▶ **Supplied information**
- Opening Delimiter -

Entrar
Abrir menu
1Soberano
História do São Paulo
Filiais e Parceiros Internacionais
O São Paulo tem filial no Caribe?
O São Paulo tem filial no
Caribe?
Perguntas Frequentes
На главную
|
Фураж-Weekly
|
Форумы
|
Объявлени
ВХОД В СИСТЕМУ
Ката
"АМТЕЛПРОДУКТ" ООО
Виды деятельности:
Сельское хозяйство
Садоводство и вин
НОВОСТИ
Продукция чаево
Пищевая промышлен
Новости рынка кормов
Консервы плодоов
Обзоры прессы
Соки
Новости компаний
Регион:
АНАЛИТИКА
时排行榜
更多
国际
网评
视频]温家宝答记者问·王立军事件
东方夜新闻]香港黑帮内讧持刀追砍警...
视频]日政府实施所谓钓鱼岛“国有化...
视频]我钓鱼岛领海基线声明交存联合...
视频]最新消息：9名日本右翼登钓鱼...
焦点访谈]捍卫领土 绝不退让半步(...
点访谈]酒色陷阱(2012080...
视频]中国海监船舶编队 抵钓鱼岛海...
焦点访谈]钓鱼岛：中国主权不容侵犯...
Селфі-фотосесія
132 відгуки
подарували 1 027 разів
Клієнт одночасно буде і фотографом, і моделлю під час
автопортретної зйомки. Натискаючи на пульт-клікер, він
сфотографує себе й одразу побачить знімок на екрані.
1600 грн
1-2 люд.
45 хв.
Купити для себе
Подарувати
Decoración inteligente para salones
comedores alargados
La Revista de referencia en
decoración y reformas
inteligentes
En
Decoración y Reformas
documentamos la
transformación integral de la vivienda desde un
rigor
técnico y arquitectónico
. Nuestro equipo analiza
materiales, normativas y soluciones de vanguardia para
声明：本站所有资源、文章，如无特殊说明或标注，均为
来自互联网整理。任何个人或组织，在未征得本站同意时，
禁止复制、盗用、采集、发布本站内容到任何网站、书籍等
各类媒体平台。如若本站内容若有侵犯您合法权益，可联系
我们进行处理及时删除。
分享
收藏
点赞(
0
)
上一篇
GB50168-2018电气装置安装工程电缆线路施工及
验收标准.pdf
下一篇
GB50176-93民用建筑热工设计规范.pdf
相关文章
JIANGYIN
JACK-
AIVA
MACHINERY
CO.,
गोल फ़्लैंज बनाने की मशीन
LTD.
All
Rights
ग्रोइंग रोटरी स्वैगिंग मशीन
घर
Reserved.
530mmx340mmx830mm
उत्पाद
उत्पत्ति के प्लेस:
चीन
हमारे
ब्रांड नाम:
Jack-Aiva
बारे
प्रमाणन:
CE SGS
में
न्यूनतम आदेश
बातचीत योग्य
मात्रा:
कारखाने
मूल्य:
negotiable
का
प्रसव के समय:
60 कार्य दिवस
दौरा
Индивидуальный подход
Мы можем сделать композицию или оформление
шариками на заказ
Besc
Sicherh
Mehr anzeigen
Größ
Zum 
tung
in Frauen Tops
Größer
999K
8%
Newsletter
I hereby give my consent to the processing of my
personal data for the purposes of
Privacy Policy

- Closing Delimiter -

▶ **Exercise**
Please return every line of all the items above with no changes, keeping the same order and line breaks.

▶ **Solution below**
Entrar
Abrir menu
1Soberano
História do São Paulo
Filiais e Parceiros Internacionais
O São Paulo tem filial no Caribe?
O São Paulo tem filial no
Caribe?
Perguntas Frequentes
На главную
|
Фураж-Weekly
|
Форумы
|
Объявлени
ВХОД В СИСТЕМУ
Ката
"АМТЕЛПРОДУКТ" ООО
Виды деятельности:
Сельское хозяйство
Садоводство и вин
НОВОСТИ
Продукция чаево
Пищевая промышлен
Новости рынка кормов
Консервы плодоов
Обзоры прессы
Соки
Новости компаний
Регион:
АНАЛИТИКА
时排行榜
更多
国际
网评
视频]温家宝答记者问·王立军事件
东方夜新闻]香港黑帮内讧持刀追砍警...
视频]日政府实施所谓钓鱼岛“国有化...
视频]我钓鱼岛领海基线声明交存联合...
视频]最新消息：9名日本右翼登钓鱼...
焦点访谈]捍卫领土 绝不退让半步(...
点访谈]酒色陷阱(2012080...
视频]中国海监船舶编队 抵钓鱼岛海...
焦点访谈]钓鱼岛：中国主权不容侵犯...
Селфі-фотосесія
132 відгуки
подарували 1 027 разів
Клієнт одночасно буде і фотографом, і моделлю під час
автопортретної зйомки. Натискаючи на пульт-клікер, він
сфотографує себе й одразу побачить знімок на екрані.
1600 грн
1-2 люд.
45 хв.
Купити для себе
Подарувати
Decoración inteligente para salones
comedores alargados
La Revista de referencia en
decoración y reformas
inteligentes
En
Decoración y Reformas
documentamos la
transformación integral de la vivienda desde un
rigor
técnico y arquitectónico
. Nuestro equipo analiza
materiales, normativas y soluciones de vanguardia para
声明：本站所有资源、文章，如无特殊说明或标注，均为
来自互联网整理。任何个人或组织，在未征得本站同意时，
禁止复制、盗用、采集、发布本站内容到任何网站、书籍等
各类媒体平台。如若本站内容若有侵犯您合法权益，可联系
我们进行处理及时删除。
分享
收藏
点赞(
0
)
上一篇
GB50168-2018电气装置安装工程电缆线路施工及
验收标准.pdf
下一篇
GB50176-93民用建筑热工设计规范.pdf
相关文章
JIANGYIN
JACK-
AIVA
MACHINERY
CO.,
गोल फ़्लैंज बनाने की मशीन
LTD.
All
Rights
ग्रोइंग रोटरी स्वैगिंग मशीन
घर
Reserved.
530mmx340mmx830mm
उत्पाद
उत्पत्ति के प्लेस:
चीन
हमारे
ब्रांड नाम:
Jack-Aiva
बारे
प्रमाणन:
CE SGS
में
न्यूनतम आदेश
बातचीत योग्य
मात्रा:
कारखाने
मूल्य:
negotiable
का
प्रसव के समय:
60 कार्य दिवस
दौरा
Индивидуальный подход
Мы можем сделать композицию или оформление
шариками на заказ
Besc
Sicherh
Mehr anzeigen
Größ
Zum 
tung
in Frauen Tops
Größer
999K
8%
Newsletter
I hereby give my consent to the processing of my
personal data for the purposes of
Privacy Policy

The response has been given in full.